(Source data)
****************************************

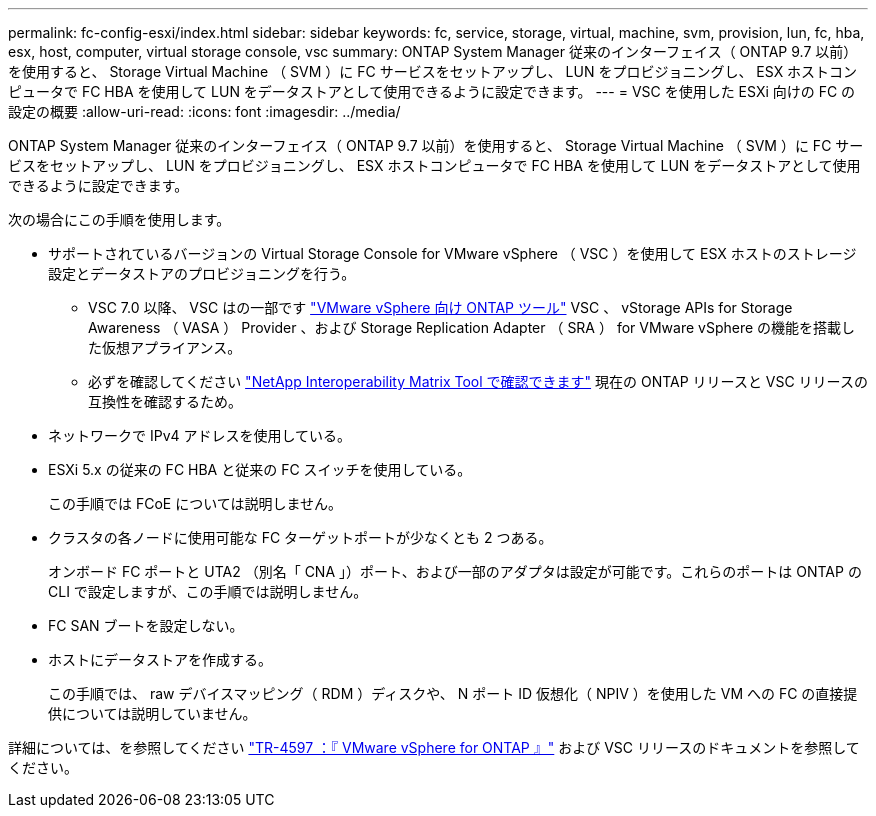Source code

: ---
permalink: fc-config-esxi/index.html 
sidebar: sidebar 
keywords: fc, service, storage, virtual, machine, svm, provision, lun, fc, hba, esx, host, computer, virtual storage console, vsc 
summary: ONTAP System Manager 従来のインターフェイス（ ONTAP 9.7 以前）を使用すると、 Storage Virtual Machine （ SVM ）に FC サービスをセットアップし、 LUN をプロビジョニングし、 ESX ホストコンピュータで FC HBA を使用して LUN をデータストアとして使用できるように設定できます。 
---
= VSC を使用した ESXi 向けの FC の設定の概要
:allow-uri-read: 
:icons: font
:imagesdir: ../media/


[role="lead"]
ONTAP System Manager 従来のインターフェイス（ ONTAP 9.7 以前）を使用すると、 Storage Virtual Machine （ SVM ）に FC サービスをセットアップし、 LUN をプロビジョニングし、 ESX ホストコンピュータで FC HBA を使用して LUN をデータストアとして使用できるように設定できます。

次の場合にこの手順を使用します。

* サポートされているバージョンの Virtual Storage Console for VMware vSphere （ VSC ）を使用して ESX ホストのストレージ設定とデータストアのプロビジョニングを行う。
+
** VSC 7.0 以降、 VSC はの一部です https://docs.netapp.com/us-en/ontap-tools-vmware-vsphere/index.html["VMware vSphere 向け ONTAP ツール"^] VSC 、 vStorage APIs for Storage Awareness （ VASA ） Provider 、および Storage Replication Adapter （ SRA ） for VMware vSphere の機能を搭載した仮想アプライアンス。
** 必ずを確認してください https://imt.netapp.com/matrix/["NetApp Interoperability Matrix Tool で確認できます"^] 現在の ONTAP リリースと VSC リリースの互換性を確認するため。


* ネットワークで IPv4 アドレスを使用している。
* ESXi 5.x の従来の FC HBA と従来の FC スイッチを使用している。
+
この手順では FCoE については説明しません。

* クラスタの各ノードに使用可能な FC ターゲットポートが少なくとも 2 つある。
+
オンボード FC ポートと UTA2 （別名「 CNA 」）ポート、および一部のアダプタは設定が可能です。これらのポートは ONTAP の CLI で設定しますが、この手順では説明しません。

* FC SAN ブートを設定しない。
* ホストにデータストアを作成する。
+
この手順では、 raw デバイスマッピング（ RDM ）ディスクや、 N ポート ID 仮想化（ NPIV ）を使用した VM への FC の直接提供については説明していません。



詳細については、を参照してください https://docs.netapp.com/us-en/netapp-solutions/virtualization/vsphere_ontap_ontap_for_vsphere.html["TR-4597 ：『 VMware vSphere for ONTAP 』"^] および VSC リリースのドキュメントを参照してください。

****************************************

- **Task brief**: Copy all lines from the entries that contain the word "VMware".

- **Written solution**:
* サポートされているバージョンの Virtual Storage Console for VMware vSphere （ VSC ）を使用して ESX ホストのストレージ設定とデータストアのプロビジョニングを行う。
** VSC 7.0 以降、 VSC はの一部です https://docs.netapp.com/us-en/ontap-tools-vmware-vsphere/index.html["VMware vSphere 向け ONTAP ツール"^] VSC 、 vStorage APIs for Storage Awareness （ VASA ） Provider 、および Storage Replication Adapter （ SRA ） for VMware vSphere の機能を搭載した仮想アプライアンス。
詳細については、を参照してください https://docs.netapp.com/us-en/netapp-solutions/virtualization/vsphere_ontap_ontap_for_vsphere.html["TR-4597 ：『 VMware vSphere for ONTAP 』"^] および VSC リリースのドキュメントを参照してください。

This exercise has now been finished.